Heat uses PyTorch and mpi4py to enable memory-distributed array operations on multi-node (including multi-GPU) systems. Let's see what this means in practice.



In [6]:
import numpy as np
import torch

array = np.arange(60).reshape(5,4,3)
tensor = torch.arange(60).reshape(5,4,3)

tensor

tensor([[[ 0,  1,  2],
         [ 3,  4,  5],
         [ 6,  7,  8],
         [ 9, 10, 11]],

        [[12, 13, 14],
         [15, 16, 17],
         [18, 19, 20],
         [21, 22, 23]],

        [[24, 25, 26],
         [27, 28, 29],
         [30, 31, 32],
         [33, 34, 35]],

        [[36, 37, 38],
         [39, 40, 41],
         [42, 43, 44],
         [45, 46, 47]],

        [[48, 49, 50],
         [51, 52, 53],
         [54, 55, 56],
         [57, 58, 59]]])

Heat implements numpy's API as far as possible. We can create a Heat array (officially `DNDarray` or distributed n-dimensional array) using with the same functions that we use to create numpy arrays. We'll create a 3D DNDarray of integers ranging from 0 to 59 (5 matrices of size (4,3)).

In [5]:
#%%px
import heat as ht
dndarray = ht.arange(60).reshape(5,4,3)
dndarray

DNDarray([[[ 0,  1,  2],
           [ 3,  4,  5],
           [ 6,  7,  8],
           [ 9, 10, 11]],

          [[12, 13, 14],
           [15, 16, 17],
           [18, 19, 20],
           [21, 22, 23]],

          [[24, 25, 26],
           [27, 28, 29],
           [30, 31, 32],
           [33, 34, 35]],

          [[36, 37, 38],
           [39, 40, 41],
           [42, 43, 44],
           [45, 46, 47]],

          [[48, 49, 50],
           [51, 52, 53],
           [54, 55, 56],
           [57, 58, 59]]], dtype=ht.int32, device=cpu:0, split=None)

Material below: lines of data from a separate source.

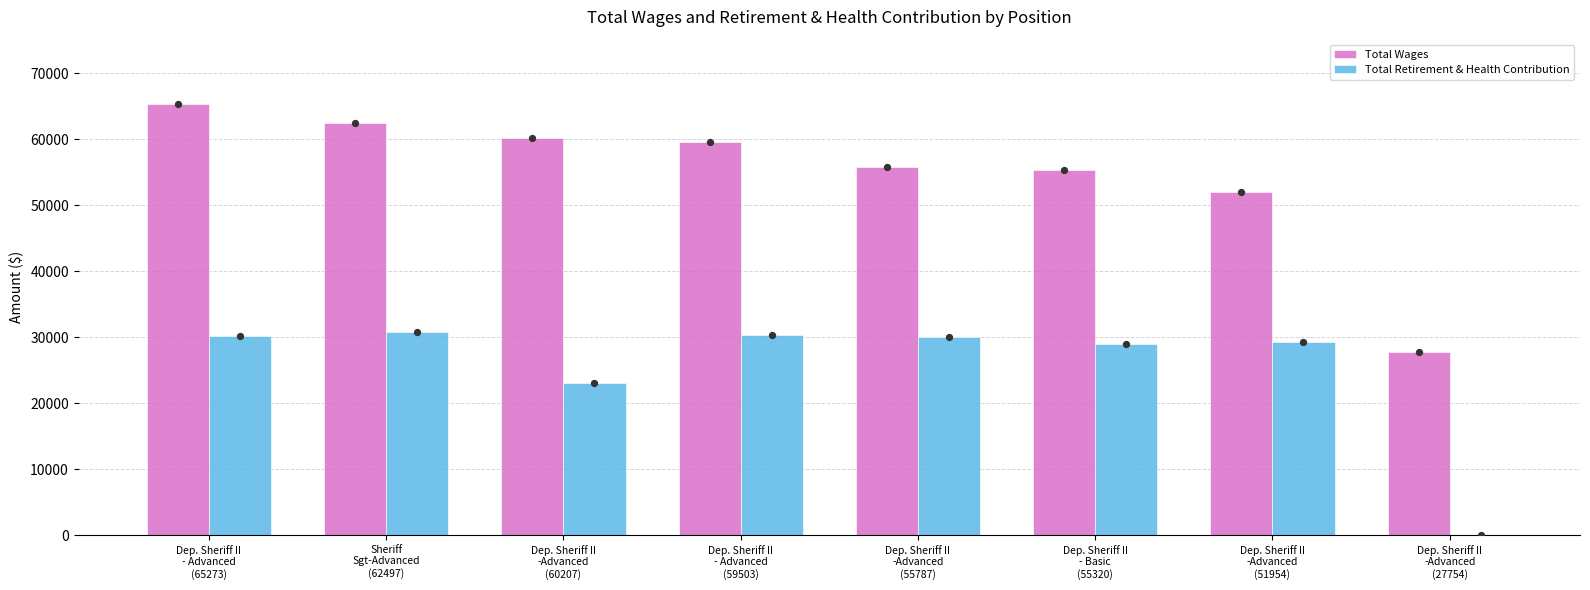

Is the value of Total Wages at Dep. Sheriff II
-Advanced
(60207) greater than the value of Total Retirement & Health Contribution at Dep. Sheriff II
-Advanced
(60207)?

Yes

Notice the additional metadata printed with the DNDarray. With respect to a numpy ndarray, the DNDarray has additional information on the device (in this case, the CPU) and the `split` axis. In the example above, the split axis is `None`, meaning that the DNDarray is not distributed and each MPI process has a full copy of the data.

Let's experiment with a distributed DNDarray: we'll split the same DNDarrayas above, but distributed along the first axis.

In [None]:
%%px
dndarray = ht.arange(60, split=0).reshape(5,4,3)
dndarray

The `split` axis is now 0, meaning that the DNDarray is distributed along the first axis. Each MPI process has a slice of the data along the first axis. In order to see the data on each process, we can print the "local array" via the `larray` attribute.

In [7]:
%%px
dndarray.larray

tensor([[[ 0,  1,  2],
         [ 3,  4,  5],
         [ 6,  7,  8],
         [ 9, 10, 11]],

        [[12, 13, 14],
         [15, 16, 17],
         [18, 19, 20],
         [21, 22, 23]],

        [[24, 25, 26],
         [27, 28, 29],
         [30, 31, 32],
         [33, 34, 35]],

        [[36, 37, 38],
         [39, 40, 41],
         [42, 43, 44],
         [45, 46, 47]],

        [[48, 49, 50],
         [51, 52, 53],
         [54, 55, 56],
         [57, 58, 59]]], dtype=torch.int32)

Note that the `larray` is a `torch.Tensor` object. This is the underlying tensor that holds the data. The `dndarray` object is an MPI-aware wrapper around these process-local tensors, providing memory-distributed functionality and information.

The DNDarray can be distributed along any axis. Modify the cell above to distribute the DNDarray along a different axis, and see how the `larray`s change. You'll notice that the distributed arrays are always load-balanced, meaning that the data are distributed as evenly as possible across the MPI processes.